(Exercise goal) Copy out the part of the Okanogan County COVID report that opens with the words containing "COVID cases have" and closes with "cases is unknown.", swapping "Department of Health" for "Health Department".

There’ve been just a handful of new COVID infections in Okanogan County, with only four cases reported in the past week (as of Sept. 21), although the county lost another person to the disease. Nine of the cases are active, according to Okanogan County Public Health.
The low number of infections puts the county’s rate per 100,000 population at 21.1 for the past two weeks, slightly below the threshold — if sustained — set by the county’s public health officers to support in-person classroom instruction.
COVID cases have been declining overall in western Washington and plateauing in eastern Washington, according to the state Department of Health (DOH). But the situation is fluid. Cases in Ferry County, which had recorded only one case as of July 7, climbed in July and August, with a cumulative count of 14 at the end of July, 25 at the end of August, and 29 as of Sept. 19, according to DOH. Cases are still increasing in Adams and Whitman counties.
In Okanogan County, men have been more afflicted by the disease, with 563 of the county’s 1,042 cases since the start of the pandemic and eight of the 13 deaths. Women have constituted 434 of the cases and five deaths. The gender of 45 cases is unknown.

(Records shown)
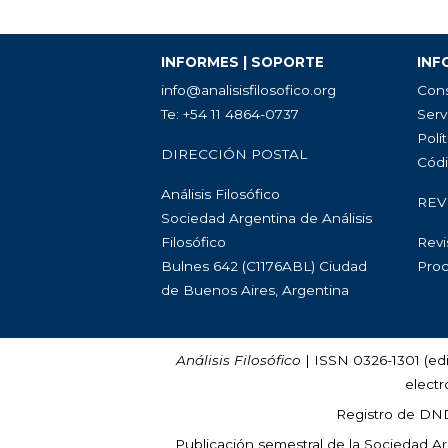
INFORMES | SOPORTE
INF
info@analisisfilosofico.org
Cons
Te: +54 11 4864-0737
Serv
Polít
DIRECCIÓN POSTAL
Códi
Análisis Filosófico
REV
Sociedad Argentina de Análisis
Filosófico
Revi
Bulnes 642 (C1176ABL) Ciudad
Proc
de Buenos Aires, Argentina
Análisis Filosófico
| ISSN 0326-1301 (edi
electr
Registro de DN
Publicación semestral de la Sociedad Arg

(Solution to the exercise)
COVID cases have been declining overall in western Washington and plateauing in eastern Washington, according to the state Health Department (DOH). But the situation is fluid. Cases in Ferry County, which had recorded only one case as of July 7, climbed in July and August, with a cumulative count of 14 at the end of July, 25 at the end of August, and 29 as of Sept. 19, according to DOH. Cases are still increasing in Adams and Whitman counties.
In Okanogan County, men have been more afflicted by the disease, with 563 of the county’s 1,042 cases since the start of the pandemic and eight of the 13 deaths. Women have constituted 434 of the cases and five deaths. The gender of 45 cases is unknown.